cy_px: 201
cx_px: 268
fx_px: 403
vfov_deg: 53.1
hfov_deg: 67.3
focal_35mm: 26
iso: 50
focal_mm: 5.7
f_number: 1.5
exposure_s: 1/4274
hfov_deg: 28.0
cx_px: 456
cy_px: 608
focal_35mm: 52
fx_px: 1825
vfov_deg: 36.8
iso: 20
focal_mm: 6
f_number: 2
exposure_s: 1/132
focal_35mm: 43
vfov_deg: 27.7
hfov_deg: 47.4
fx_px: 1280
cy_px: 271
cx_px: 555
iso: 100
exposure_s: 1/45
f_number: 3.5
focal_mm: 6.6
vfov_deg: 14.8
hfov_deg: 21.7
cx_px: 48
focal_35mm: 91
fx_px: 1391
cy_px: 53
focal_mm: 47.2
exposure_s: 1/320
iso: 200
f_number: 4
###
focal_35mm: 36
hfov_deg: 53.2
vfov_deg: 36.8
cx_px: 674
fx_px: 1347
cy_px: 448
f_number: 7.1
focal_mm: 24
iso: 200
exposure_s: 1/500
###
*WHAT YOU HAVE TO DO*
As listed above, the lines from the line with "hfov_deg: 47.4" to the line with "f_number: 4" are to be echoed exactly, with both ends included and nothing added.

*EXERCISE ANSWER*
hfov_deg: 47.4
fx_px: 1280
cy_px: 271
cx_px: 555
iso: 100
exposure_s: 1/45
f_number: 3.5
focal_mm: 6.6
vfov_deg: 14.8
hfov_deg: 21.7
cx_px: 48
focal_35mm: 91
fx_px: 1391
cy_px: 53
focal_mm: 47.2
exposure_s: 1/320
iso: 200
f_number: 4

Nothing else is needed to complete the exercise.